Listen to Dr. Jones’ interview;



Dr. Evan Jones already had a ticket to fly from Kodiak to Scotland to see his daughter in early April. But with Russia bearing down on Ukraine and with his medical background, he felt that he had no choice but to book an additional trip to Poland — with his daughter in tow.

“I said we’re gonna actually go into Ukraine, if you don’t want to do that… You definitely don’t have to; we can figure out something for you to do while I’m in there. But if you want to go in, you’re almost 19 years old, you get to make your own decisions on this. I told her I don’t know what to expect. But she strongly wanted to go with me,” Jones said.

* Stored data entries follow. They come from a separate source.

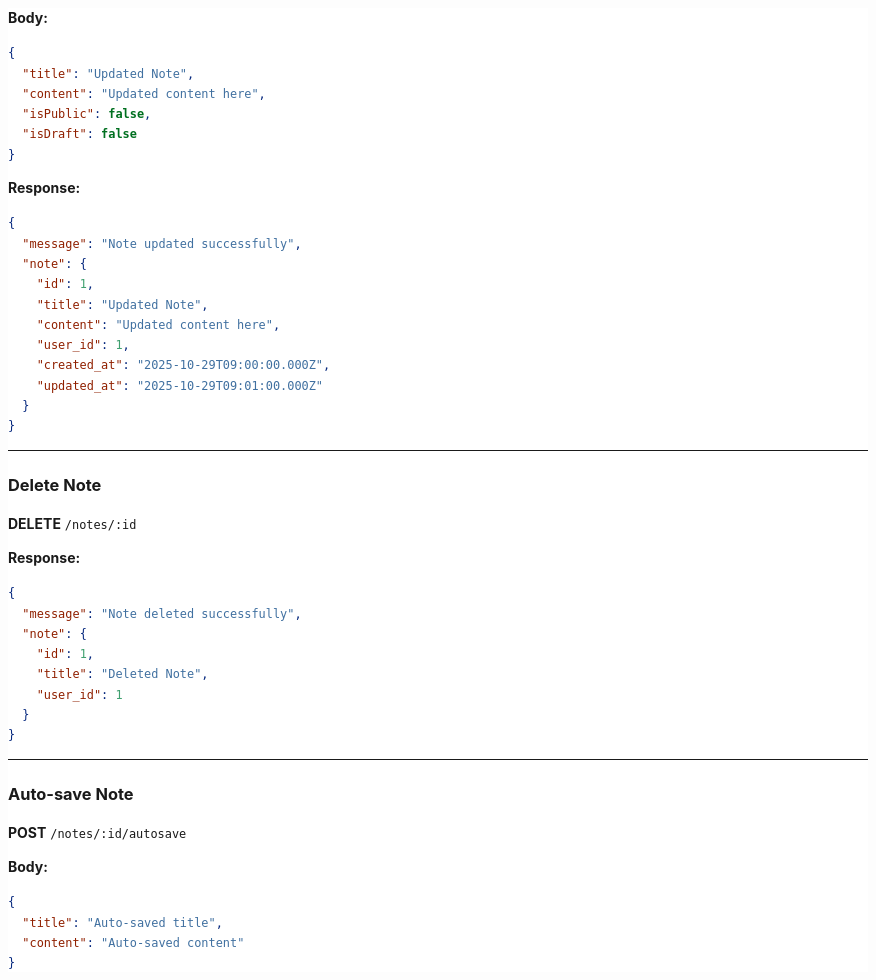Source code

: **Body:**
```json
{
  "title": "Updated Note",
  "content": "Updated content here",
  "isPublic": false,
  "isDraft": false
}
```

**Response:**
```json
{
  "message": "Note updated successfully",
  "note": {
    "id": 1,
    "title": "Updated Note",
    "content": "Updated content here",
    "user_id": 1,
    "created_at": "2025-10-29T09:00:00.000Z",
    "updated_at": "2025-10-29T09:01:00.000Z"
  }
}
```

---

### Delete Note
**DELETE** `/notes/:id`

**Response:**
```json
{
  "message": "Note deleted successfully",
  "note": {
    "id": 1,
    "title": "Deleted Note",
    "user_id": 1
  }
}
```

---

### Auto-save Note
**POST** `/notes/:id/autosave`

**Body:**
```json
{
  "title": "Auto-saved title",
  "content": "Auto-saved content"
}
```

Jones works for the Kodiak Area Native Association, which is a major healthcare provider in Kodiak. With their blessing, he left with a suitcase full of over $1,000 of life-saving medications, and a contact from Youth With a Mission.

He arrived in Edinburgh on April 4th, and then flew into Warsaw and later crossed the Ukrainian border. Before long he was attending to the medical needs of several small villages south of Kyiv. Jones would then spend the next two weeks treating patients.

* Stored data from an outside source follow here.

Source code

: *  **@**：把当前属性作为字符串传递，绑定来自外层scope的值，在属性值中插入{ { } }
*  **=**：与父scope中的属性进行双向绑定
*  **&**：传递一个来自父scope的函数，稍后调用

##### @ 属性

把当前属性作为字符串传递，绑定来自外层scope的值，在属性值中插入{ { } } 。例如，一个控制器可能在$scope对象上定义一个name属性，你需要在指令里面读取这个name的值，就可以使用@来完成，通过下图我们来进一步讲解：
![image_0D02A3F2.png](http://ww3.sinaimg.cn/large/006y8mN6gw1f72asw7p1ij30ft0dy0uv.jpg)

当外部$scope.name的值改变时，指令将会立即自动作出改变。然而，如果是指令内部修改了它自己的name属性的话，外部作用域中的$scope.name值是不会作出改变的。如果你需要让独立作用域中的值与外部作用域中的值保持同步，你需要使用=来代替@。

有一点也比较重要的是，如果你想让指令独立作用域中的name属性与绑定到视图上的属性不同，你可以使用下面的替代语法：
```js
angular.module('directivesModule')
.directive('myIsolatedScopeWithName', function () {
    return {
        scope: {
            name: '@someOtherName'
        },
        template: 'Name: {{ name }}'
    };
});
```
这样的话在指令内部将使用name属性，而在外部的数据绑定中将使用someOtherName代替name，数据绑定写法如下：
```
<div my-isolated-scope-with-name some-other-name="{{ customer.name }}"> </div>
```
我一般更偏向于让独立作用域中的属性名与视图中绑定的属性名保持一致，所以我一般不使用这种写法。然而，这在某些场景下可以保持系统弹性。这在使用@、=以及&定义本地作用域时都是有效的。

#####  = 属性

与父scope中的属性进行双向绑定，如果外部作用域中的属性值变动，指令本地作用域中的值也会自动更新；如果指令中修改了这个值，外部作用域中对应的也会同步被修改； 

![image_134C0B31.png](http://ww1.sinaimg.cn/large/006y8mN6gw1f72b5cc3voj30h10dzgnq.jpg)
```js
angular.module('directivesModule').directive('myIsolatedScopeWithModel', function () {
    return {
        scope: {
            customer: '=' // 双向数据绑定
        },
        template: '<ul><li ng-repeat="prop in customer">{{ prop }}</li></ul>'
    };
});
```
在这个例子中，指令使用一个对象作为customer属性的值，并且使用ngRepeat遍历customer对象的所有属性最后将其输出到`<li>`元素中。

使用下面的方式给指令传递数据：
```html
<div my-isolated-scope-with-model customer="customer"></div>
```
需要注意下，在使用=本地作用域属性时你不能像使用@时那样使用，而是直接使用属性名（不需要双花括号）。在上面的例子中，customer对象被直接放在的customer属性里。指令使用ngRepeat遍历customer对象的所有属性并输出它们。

“I spent a lot of time with the people just talking through things, gave out a lot of ibuprofen and Tylenol treated a lot of high blood pressure with a type of blood pressure meds that kind of helps you lose that feeling of anxiety,” Jones said.

Signs of the war were present, Jones says, but not in ways one might expect.

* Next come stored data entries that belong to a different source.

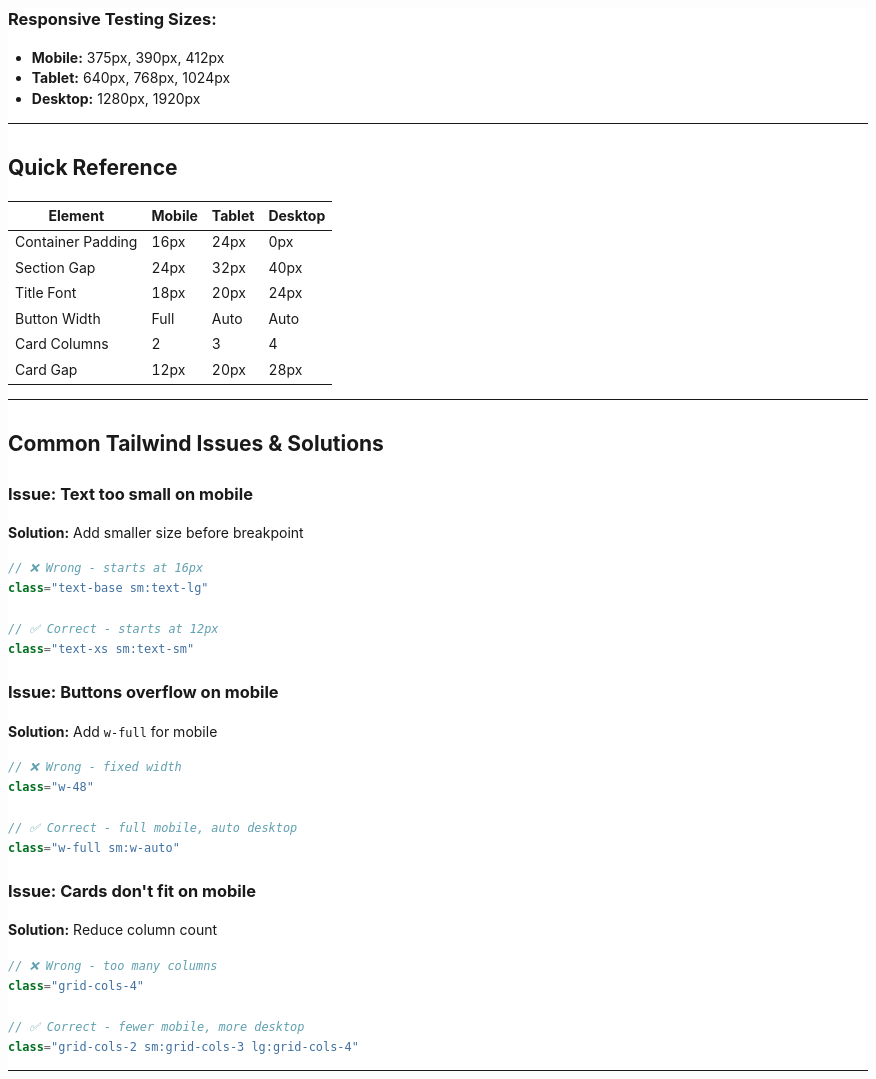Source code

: ### Responsive Testing Sizes:
- **Mobile:** 375px, 390px, 412px
- **Tablet:** 640px, 768px, 1024px
- **Desktop:** 1280px, 1920px

---

## Quick Reference

| Element | Mobile | Tablet | Desktop |
|---------|--------|--------|---------|
| Container Padding | 16px | 24px | 0px |
| Section Gap | 24px | 32px | 40px |
| Title Font | 18px | 20px | 24px |
| Button Width | Full | Auto | Auto |
| Card Columns | 2 | 3 | 4 |
| Card Gap | 12px | 20px | 28px |

---

## Common Tailwind Issues & Solutions

### Issue: Text too small on mobile
**Solution:** Add smaller size before breakpoint
```jsx
// ❌ Wrong - starts at 16px
class="text-base sm:text-lg"

// ✅ Correct - starts at 12px
class="text-xs sm:text-sm"
```

### Issue: Buttons overflow on mobile
**Solution:** Add `w-full` for mobile
```jsx
// ❌ Wrong - fixed width
class="w-48"

// ✅ Correct - full mobile, auto desktop
class="w-full sm:w-auto"
```

### Issue: Cards don't fit on mobile
**Solution:** Reduce column count
```jsx
// ❌ Wrong - too many columns
class="grid-cols-4"

// ✅ Correct - fewer mobile, more desktop
class="grid-cols-2 sm:grid-cols-3 lg:grid-cols-4"
```

---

The skies in Ukraine were almost completely silent, save for one jet flyby in the two-week period. A rare blast crater was visible while traveling by road. Posters showing weak points of Russian armor, and guides to Molotov cocktail attacks were pasted in public spaces.

Old men and women worked long hours to pressure can meat and sew army uniforms for the people headed to the front. Few children were there — many moved into other countries for their own safety.

According to Jones, Ukrainians appreciate that the American government has been doing its best to avoid open warfare between NATO and Russia.

“I recognize it could very easily lead to World War 3. And the Ukrainian people recognize that too. They’re not… they’re not dumb about these things. They’re very savvy, more savvy than the average American about how all this works together,” Jones said.

When asked why he would willfully enter an active warzone, Jones had a somber answer.

“This is the time where you kind of wonder — what kind of stand would have I taken if I’d been alive as Hitler came to power? A lot of people were on the wrong side of that,” Jones said.

In mid-April, after about two weeks in Ukraine, Jones and his daughter were on a bus back to Warsaw. Spirits were high: while the Russians launched a new campaign in the east, the Ukrainians sunk the Moskva with an ambitious surprise missile attack.

Jones says that he’d like to return. He burned up a lot of vacation time for the trip, but he knows that the work was important — and for him, deeply rewarding.